Purwokertokita.com – Dua desa di wilayah Kabupaten Banyumas, Desa Dawuhan Kecamatan Banyumas dan Desa Kalisalak, Kecamatan Kebasen, memiliki tradisi unik setiap bulan Maulid. Masyarakat memenuhi gelaran jamasan pusaka di kedua tempat itu, Kamis (22/11).

Ratusan penikmat dan pelestari budaya Jawa hadir sejak pagi di Museum Pusaka Kalibening. berjalan menuju Sumur Pesucen di dalam komplek Makam Mbah Kalibening. Di sumur yang berstatus cagar budaya tersebut lebih hampir 200 tosan aji dan benda-benda pusaka lainnya di cuci.

Usai pencucian, benda-benda itu dibawa kembali ke Museum Pusaka untuk dijemur dan dihitung. Sementara sesepuh adat dan juru kunci menafsirkan pertanda yang muncul saat menghitung jumlah pusaka.

“Keunikan Jamasan Pusaka Kalibening adalah jumlah pusaka yang selalu berubah. Padahal, selama setahun tempat penyimpanannya tidak pernah dibuka,” kata Ketua Panitia Jamasan, Sutrimo.

Menurut dia tahun ini ada beberapa catatan perubahan, misalnya akar berkurang dua padahal tahun 2017 terdapat tiga buah akar. Sedangkan pada 2018 tersisa satu akar. Benda pusaka lain yang berkurang diantaranya mata uang, pedaringan wasiat dan berbagai macam kayu mimang. Sedangkan benda pusaka yang bertambah pada 2018 misalnya batu beraneka ragam dan warna. Untuk batu permata juga ada penambahan. Lalu keris tanpa wrangka, kelapa sawit, kain kuno, mata tombak tanpa wrangka dan sabuk rajah.

Bertambah dan berkurangnya benda pusaka tersebut memiliki makna. Menutur kepercayaan leluhur, perhitungan benda pusaka merupakan pertanda zaman. Contohnya, bertambahnya batu permata melambangkan kemunculan personel atau tokoh yang bakal membawa kejayaan.

“Hal itu hanya prediksi manusia. Perjalanan selanjutnya, diserahkan kepada kekuasaan Tuhan Yang Maha Esa,” ujarnya.

Sementara Langgar Jimat Desa Kalisalak, Kecamatan Kebasen, tempat semua pusaka peninggalan Sunan Amangkurat I, Raja Mataram yang bertahta pada tahun 1646-1677 juga digelar jamasan pusaka. Anggota Paguyuban Kerabat Mataram (Pakem) menggelar Kirab Kerabat menuju Langgar Jimat yang berjarak sekitar dua kilometer dari balai desa.
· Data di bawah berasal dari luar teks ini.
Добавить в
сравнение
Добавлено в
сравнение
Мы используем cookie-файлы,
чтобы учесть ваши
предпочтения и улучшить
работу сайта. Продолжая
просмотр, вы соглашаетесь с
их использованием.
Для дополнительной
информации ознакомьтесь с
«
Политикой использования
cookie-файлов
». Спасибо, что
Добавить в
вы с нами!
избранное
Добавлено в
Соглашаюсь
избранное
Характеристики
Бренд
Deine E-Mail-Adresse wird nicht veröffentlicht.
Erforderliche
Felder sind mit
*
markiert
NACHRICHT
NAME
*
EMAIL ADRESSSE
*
Setelah sampai di halaman Langgar Jimat, seluruh benda yang tersimpan di dalam Langgar Jimat dikeluarkan untuk dijamas oleh para penjamas di atas altar yang berada di depan bangunan tersebut. Satu persatu benda dikeluarkan dari tempatnya yang selanjutnya untuk dijamas dan dihitung jumlahnya. Benda yang pertama kali dijamas berupa “bekong” atau alat penakar beras.
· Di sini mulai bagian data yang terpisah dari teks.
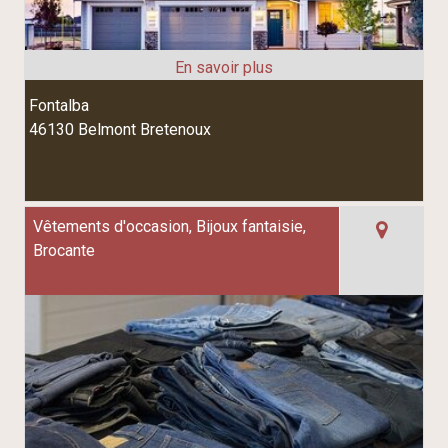
Fontalba
46130 Belmont Bretenoux
Vêtements d'occasion, Bijoux fantaisie,
Brocante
“Tahun ini, bekong nampak basah. Bisa jadi pertanda tahun ini air akan melimpah,” kata Ketua Kerabat Jamasan Desa Kalisalak, Bachtiar.

Peristiwa unik pun terjadi saat pembacaan naskah daun lontar. Saat hening cipta, rupanya tangan juru kunci, Satiman bergetar. “Jadi tidak dibaca, kami tidak berani. Mungkin ini jadi peringatan untuk membersihkan diri dan berhati-hati dalam bertindak,” tambahnya.